- Records for processing
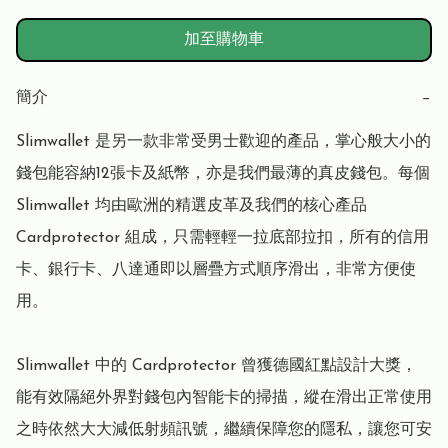
加至購物車
簡介
−
Slimwallet 是另一款非常受男士歡迎的產品，掌心般大小的
錢包能容納12張卡及紙幣，亦是我們最薄的真皮錢包。每個 
Slimwallet 均由歐洲的精選皮革及我們的核心產品 
Cardprotector 組成，只需輕輕一拉底部拉扣，所有的信用
卡、銀行卡、八達通即以層疊方式順序滑出，非常方便使
用。

Slimwallet 中的 Cardprotector 曾獲德國紅點設計大獎，
能有效隔絕外界對錢包內智能卡的掃描，縱在滑出正常使用
之時依然大大減低射頻訊號，繼續保障您的隱私，讓您可安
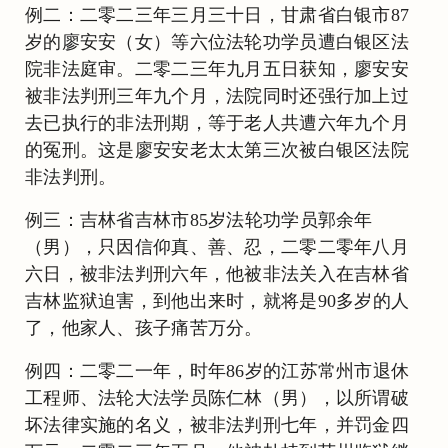
例二：二零二三年三月三十日，甘肃省白银市87
岁的廖安安（女）等六位法轮功学员遭白银区法
院非法庭审。二零二三年九月五日获知，廖安安
被非法判刑三年九个月，法院同时还强行加上过
去已执行的非法刑期，等于老人共遭六年九个月
的冤刑。这是廖安安老太太第三次被白银区法院
非法判刑。
例三：吉林省吉林市85岁法轮功学员郭余年
（男），只因信仰真、善、忍，二零二零年八月
六日，被非法判刑六年，他被非法关入在吉林省
吉林监狱迫害，到他出来时，就将是90多岁的人
了，他家人、孩子痛苦万分。
例四：二零二一年，时年86岁的江苏常州市退休
工程师、法轮大法学员陈仁林（男），以所谓破
坏法律实施的名义，被非法判刑七年，并罚金四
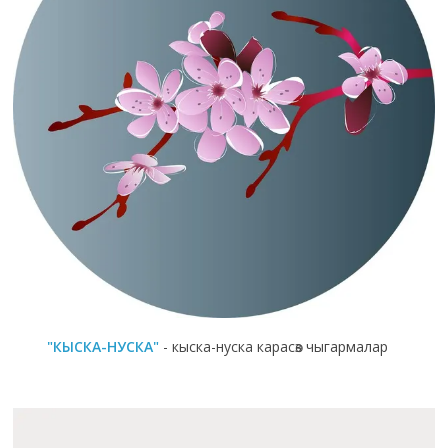
"КЫСКА-НУСКА"
- кыска-нуска карасөз чыгармалар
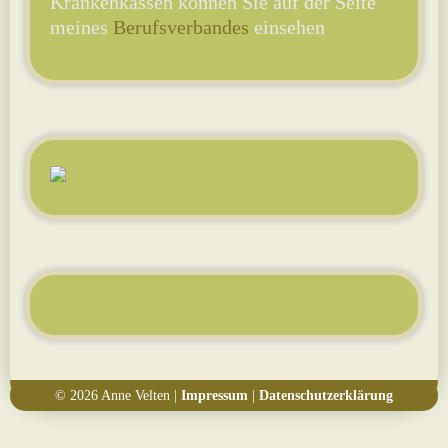
Krankenkassen können Sie auf der Seite
meines
Berufsverbandes
einsehen
© 2026 Anne Velten |
Impressum
|
Datenschutzerklärung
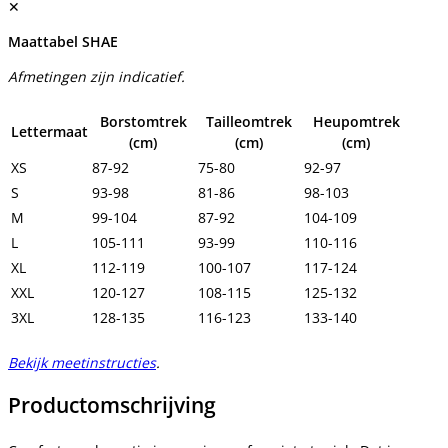
✕
Maattabel SHAE
Afmetingen zijn indicatief.
Borstomtrek
Tailleomtrek
Heupomtrek
Lettermaat
(cm)
(cm)
(cm)
XS
87-92
75-80
92-97
S
93-98
81-86
98-103
M
99-104
87-92
104-109
L
105-111
93-99
110-116
XL
112-119
100-107
117-124
XXL
120-127
108-115
125-132
3XL
128-135
116-123
133-140
Bekijk meetinstructies
.
Productomschrijving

- What you need to do
Reproduce the records word for word, please, from their first line up to and including the line that contains "例二：二零二三年三月三十日，甘肃省白银市87", but no pictures.

- Answer to the problem
加至購物車
簡介
−
Slimwallet 是另一款非常受男士歡迎的產品，掌心般大小的
錢包能容納12張卡及紙幣，亦是我們最薄的真皮錢包。每個 
Slimwallet 均由歐洲的精選皮革及我們的核心產品 
Cardprotector 組成，只需輕輕一拉底部拉扣，所有的信用
卡、銀行卡、八達通即以層疊方式順序滑出，非常方便使
用。

Slimwallet 中的 Cardprotector 曾獲德國紅點設計大獎，
能有效隔絕外界對錢包內智能卡的掃描，縱在滑出正常使用
之時依然大大減低射頻訊號，繼續保障您的隱私，讓您可安
例二：二零二三年三月三十日，甘肃省白银市87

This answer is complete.